Who have changed the world.

Margot Heinemann

1991

© Jane Bernal

Ringstead Mill with ghost plants

As a family we did not do graves much. If people remember us, we said, it should be for our work, our actions, or not at all.  For me John Cornford is what he wrote, what Margot & other people told me about him, not whatever remains of his body.  It is having the small bones of my hands crushed together by old men who tell me, in voices choked with emotion, that I am beautiful but I will never be as beautiful as my mother. She would often be in the room at the time, when we got home we would laugh about it. We both knew that most of the alleged beauty was because of what we represented, not what we looked like. Finding the actual body never seemed important. With a bullet in the brain, how can matter think again?  I have never seen my father’s grave, though it is in Morden, near where I once worked. My cousin and I scattered my mother’s ashes from the summit of Stac Pollaidh. Change is their memorial who have changed the world.

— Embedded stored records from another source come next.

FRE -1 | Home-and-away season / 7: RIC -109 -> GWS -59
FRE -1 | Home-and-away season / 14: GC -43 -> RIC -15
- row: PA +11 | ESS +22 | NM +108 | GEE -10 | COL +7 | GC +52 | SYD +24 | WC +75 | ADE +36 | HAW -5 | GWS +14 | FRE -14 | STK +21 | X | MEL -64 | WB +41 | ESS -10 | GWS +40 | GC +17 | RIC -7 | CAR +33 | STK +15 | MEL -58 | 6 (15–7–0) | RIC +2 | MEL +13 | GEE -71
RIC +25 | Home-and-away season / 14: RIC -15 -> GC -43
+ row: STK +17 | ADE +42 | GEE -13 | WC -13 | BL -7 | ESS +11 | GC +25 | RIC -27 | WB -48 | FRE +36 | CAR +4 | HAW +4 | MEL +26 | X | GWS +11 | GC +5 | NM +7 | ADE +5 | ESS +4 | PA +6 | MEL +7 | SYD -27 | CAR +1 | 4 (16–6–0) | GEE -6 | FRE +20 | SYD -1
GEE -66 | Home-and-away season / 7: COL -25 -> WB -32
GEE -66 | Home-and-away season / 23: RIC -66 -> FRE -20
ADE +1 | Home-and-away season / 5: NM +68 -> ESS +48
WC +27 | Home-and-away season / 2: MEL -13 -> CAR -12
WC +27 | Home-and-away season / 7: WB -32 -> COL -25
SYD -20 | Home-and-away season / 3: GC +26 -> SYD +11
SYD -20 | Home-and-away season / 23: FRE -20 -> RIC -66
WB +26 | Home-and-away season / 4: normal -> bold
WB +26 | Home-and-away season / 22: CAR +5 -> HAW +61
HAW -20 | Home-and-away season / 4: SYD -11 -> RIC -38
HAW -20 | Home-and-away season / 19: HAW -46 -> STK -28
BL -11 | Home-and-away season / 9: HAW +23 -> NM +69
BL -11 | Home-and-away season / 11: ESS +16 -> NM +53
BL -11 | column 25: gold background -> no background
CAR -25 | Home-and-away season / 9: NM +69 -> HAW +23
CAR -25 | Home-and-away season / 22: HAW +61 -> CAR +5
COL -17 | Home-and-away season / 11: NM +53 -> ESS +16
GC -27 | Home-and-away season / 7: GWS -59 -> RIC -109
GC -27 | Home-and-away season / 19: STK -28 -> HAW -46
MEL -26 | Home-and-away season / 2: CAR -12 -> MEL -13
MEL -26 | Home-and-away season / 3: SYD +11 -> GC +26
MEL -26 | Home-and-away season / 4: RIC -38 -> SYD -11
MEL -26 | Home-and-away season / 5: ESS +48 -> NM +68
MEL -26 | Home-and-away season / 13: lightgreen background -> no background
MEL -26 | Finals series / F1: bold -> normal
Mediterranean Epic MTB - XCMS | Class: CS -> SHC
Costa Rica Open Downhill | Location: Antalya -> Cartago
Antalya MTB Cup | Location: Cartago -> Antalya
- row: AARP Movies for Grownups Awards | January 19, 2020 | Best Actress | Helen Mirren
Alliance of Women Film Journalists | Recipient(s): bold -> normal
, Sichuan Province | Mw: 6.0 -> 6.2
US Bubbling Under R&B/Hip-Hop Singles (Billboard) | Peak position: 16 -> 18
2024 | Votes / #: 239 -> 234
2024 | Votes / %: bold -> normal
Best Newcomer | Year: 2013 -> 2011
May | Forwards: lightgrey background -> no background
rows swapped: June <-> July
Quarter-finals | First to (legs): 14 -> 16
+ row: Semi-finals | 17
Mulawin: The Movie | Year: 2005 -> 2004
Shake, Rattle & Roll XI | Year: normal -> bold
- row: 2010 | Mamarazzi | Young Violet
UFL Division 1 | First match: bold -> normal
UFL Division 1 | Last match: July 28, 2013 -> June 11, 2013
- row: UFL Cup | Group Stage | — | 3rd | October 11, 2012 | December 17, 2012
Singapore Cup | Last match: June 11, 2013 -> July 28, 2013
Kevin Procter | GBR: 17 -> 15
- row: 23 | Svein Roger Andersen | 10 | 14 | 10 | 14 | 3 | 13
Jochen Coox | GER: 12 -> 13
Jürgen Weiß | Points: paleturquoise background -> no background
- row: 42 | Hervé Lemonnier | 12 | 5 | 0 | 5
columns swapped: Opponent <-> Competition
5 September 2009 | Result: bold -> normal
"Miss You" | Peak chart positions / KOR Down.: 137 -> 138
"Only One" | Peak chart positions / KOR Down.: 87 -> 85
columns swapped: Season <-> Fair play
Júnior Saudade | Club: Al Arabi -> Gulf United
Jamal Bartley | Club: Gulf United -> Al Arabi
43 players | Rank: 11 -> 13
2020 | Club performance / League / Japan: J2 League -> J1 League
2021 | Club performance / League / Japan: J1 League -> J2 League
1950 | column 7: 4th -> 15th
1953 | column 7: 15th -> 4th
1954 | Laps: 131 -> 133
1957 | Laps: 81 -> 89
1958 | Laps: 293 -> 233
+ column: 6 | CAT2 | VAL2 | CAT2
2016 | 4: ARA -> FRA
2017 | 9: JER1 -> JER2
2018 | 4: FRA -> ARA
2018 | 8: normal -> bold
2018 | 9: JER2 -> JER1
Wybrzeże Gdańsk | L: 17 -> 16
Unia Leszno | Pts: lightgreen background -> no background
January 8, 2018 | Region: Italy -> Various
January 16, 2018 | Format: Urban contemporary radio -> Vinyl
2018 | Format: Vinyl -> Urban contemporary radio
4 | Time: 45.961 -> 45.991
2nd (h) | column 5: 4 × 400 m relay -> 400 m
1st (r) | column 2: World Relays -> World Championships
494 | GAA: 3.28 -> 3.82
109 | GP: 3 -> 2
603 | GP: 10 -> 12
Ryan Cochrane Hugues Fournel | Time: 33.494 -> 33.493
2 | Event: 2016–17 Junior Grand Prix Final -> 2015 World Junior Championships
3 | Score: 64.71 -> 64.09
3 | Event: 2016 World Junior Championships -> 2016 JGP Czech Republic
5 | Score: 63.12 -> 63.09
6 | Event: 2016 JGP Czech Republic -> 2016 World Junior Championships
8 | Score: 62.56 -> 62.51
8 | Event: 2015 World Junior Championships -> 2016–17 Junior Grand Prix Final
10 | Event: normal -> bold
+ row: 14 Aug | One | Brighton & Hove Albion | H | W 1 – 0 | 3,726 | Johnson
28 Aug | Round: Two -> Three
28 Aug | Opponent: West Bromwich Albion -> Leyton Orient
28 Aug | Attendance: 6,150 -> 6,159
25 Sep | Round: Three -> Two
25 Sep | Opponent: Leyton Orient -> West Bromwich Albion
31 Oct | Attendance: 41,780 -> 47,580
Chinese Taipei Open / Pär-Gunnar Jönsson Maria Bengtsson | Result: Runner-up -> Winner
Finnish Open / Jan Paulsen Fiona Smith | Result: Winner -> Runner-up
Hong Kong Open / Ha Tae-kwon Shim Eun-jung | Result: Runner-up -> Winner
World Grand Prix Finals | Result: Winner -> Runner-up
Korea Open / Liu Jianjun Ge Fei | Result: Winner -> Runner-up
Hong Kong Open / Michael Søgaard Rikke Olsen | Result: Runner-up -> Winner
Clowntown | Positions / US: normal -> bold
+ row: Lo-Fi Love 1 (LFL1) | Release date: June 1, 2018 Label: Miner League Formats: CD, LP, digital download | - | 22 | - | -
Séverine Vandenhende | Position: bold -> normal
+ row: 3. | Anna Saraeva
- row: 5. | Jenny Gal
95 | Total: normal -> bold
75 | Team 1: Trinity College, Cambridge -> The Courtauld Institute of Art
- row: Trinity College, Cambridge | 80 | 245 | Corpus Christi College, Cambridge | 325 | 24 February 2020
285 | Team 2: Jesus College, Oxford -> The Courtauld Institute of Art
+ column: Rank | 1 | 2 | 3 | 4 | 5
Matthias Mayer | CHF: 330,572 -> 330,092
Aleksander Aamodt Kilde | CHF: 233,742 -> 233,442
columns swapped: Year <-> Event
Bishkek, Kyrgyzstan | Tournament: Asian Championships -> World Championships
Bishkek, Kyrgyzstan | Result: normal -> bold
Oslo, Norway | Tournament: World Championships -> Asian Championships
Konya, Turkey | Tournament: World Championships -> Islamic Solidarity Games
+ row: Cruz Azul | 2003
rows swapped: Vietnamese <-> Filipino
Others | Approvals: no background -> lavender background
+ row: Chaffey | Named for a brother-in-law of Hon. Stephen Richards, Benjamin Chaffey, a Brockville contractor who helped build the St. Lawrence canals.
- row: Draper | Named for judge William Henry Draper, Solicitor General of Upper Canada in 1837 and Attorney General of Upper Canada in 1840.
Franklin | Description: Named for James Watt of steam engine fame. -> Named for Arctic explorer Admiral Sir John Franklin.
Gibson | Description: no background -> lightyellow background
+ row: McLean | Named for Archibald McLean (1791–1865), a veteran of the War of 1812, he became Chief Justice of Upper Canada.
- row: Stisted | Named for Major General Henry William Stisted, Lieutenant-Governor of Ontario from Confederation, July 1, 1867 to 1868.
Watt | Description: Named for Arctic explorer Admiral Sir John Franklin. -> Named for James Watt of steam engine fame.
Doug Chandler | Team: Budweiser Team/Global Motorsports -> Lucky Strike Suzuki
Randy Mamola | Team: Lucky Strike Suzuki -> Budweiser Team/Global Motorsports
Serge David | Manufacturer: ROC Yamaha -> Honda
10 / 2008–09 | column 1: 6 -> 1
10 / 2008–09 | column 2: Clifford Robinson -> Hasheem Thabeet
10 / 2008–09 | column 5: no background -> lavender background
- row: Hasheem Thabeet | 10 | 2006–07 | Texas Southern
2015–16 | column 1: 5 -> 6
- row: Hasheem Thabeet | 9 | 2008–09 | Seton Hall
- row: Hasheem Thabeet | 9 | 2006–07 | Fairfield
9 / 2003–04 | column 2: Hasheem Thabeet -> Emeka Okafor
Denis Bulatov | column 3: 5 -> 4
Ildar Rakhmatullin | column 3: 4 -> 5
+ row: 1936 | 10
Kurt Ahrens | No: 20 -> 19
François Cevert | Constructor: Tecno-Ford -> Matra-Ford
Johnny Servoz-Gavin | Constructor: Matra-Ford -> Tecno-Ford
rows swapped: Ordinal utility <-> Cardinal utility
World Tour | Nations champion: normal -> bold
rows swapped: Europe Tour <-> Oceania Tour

In spite, or because of this, death & dying, commemoration & memorialisation, interest me quite apart from this biography. When I am not being a biographer, I do research into death & dying as they affect people with intellectual disabilities.  Loss can be acknowledged or hidden, disenfranchised. Are parents allowed to mourn the death of a disabled daughter or son? Shouldn’t they celebrate a merciful release? How do you mourn a Communist child or parent in a time of fascism? The Spanish victims of Franco, were, to use the jargon, offending deaths and disenfranchised losses.  Now they are being exhumed from their unmarked mass graves and re-remembered. If finding John Cornford helps living people in Spain now commemorate their dead, because he was British, the grandson of Charles Darwin, a celebrity so that it increases the pressure on the Spanish Government, I suppose it is the right thing to do. I wonder what he would have wanted, or Margot, but there is no accurate way of predicting what dead people want.